__Work to be completed__. Copy out each line of the data that holds the word "knee".

[Named joint coordinates]
==========
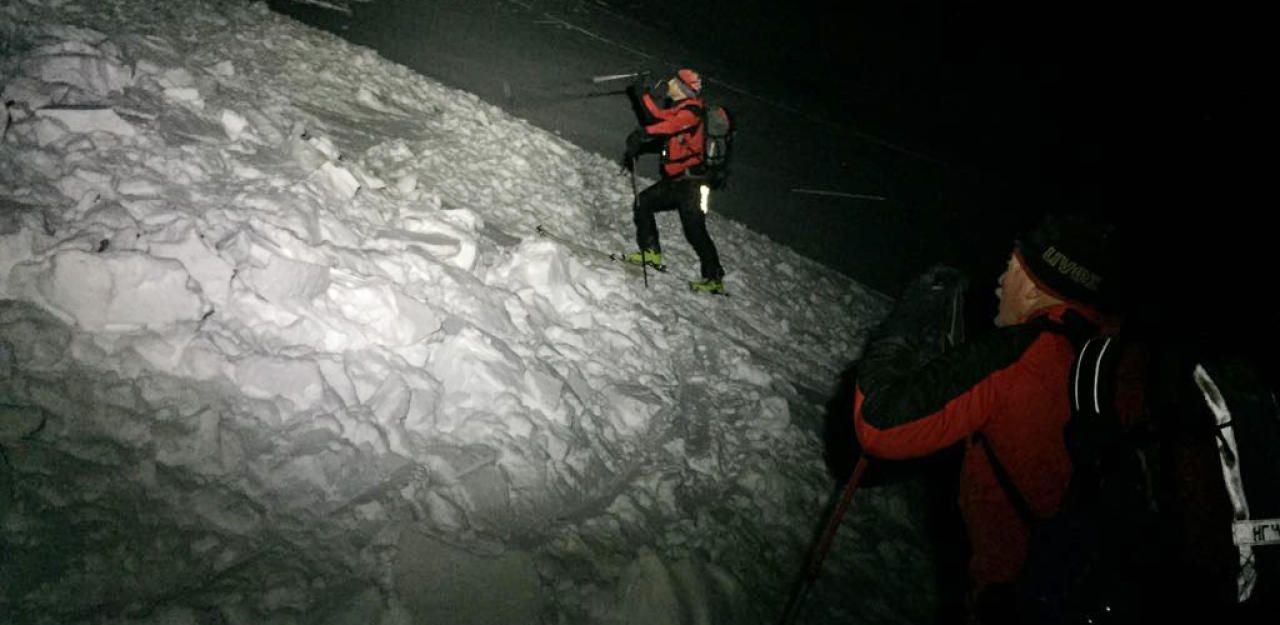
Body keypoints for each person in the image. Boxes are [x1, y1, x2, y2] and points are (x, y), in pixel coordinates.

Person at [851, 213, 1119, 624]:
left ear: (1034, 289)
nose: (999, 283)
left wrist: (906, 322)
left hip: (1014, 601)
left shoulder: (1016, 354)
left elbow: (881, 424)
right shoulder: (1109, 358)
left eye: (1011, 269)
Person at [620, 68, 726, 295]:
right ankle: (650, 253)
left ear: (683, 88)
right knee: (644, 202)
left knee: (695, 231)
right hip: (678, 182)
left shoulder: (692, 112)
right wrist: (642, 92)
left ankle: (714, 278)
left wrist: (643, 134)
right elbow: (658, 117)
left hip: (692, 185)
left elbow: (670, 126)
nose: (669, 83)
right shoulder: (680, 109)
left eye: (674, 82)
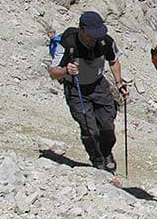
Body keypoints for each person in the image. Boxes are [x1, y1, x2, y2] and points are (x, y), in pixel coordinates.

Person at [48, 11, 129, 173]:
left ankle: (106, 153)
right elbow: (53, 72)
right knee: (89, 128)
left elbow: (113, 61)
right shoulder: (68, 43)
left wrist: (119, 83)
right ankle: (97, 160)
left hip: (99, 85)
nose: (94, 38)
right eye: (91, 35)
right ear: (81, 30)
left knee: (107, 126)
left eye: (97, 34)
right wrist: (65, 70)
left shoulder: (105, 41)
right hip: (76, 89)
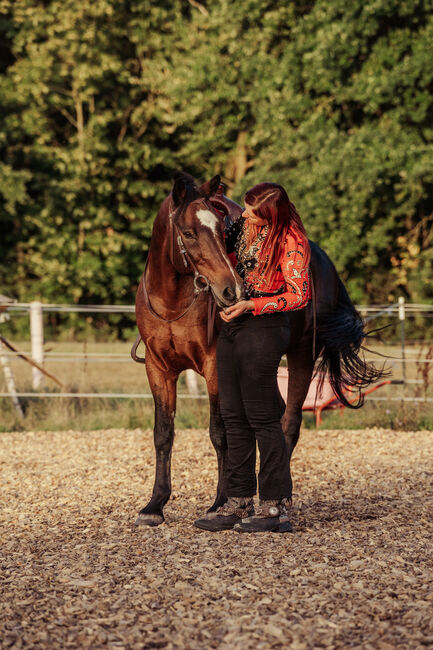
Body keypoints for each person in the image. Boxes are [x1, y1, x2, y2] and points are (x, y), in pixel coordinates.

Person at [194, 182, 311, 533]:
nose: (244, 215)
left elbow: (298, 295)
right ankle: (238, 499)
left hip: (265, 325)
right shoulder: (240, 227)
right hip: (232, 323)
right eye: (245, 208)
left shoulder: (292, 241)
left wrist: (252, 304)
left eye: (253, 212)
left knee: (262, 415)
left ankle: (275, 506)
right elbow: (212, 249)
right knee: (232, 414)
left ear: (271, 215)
==========
__Answer area__.
right knee: (644, 202)
left knee: (695, 231)
right knee: (89, 128)
left knee: (107, 126)
left knee: (262, 415)
right knee: (232, 414)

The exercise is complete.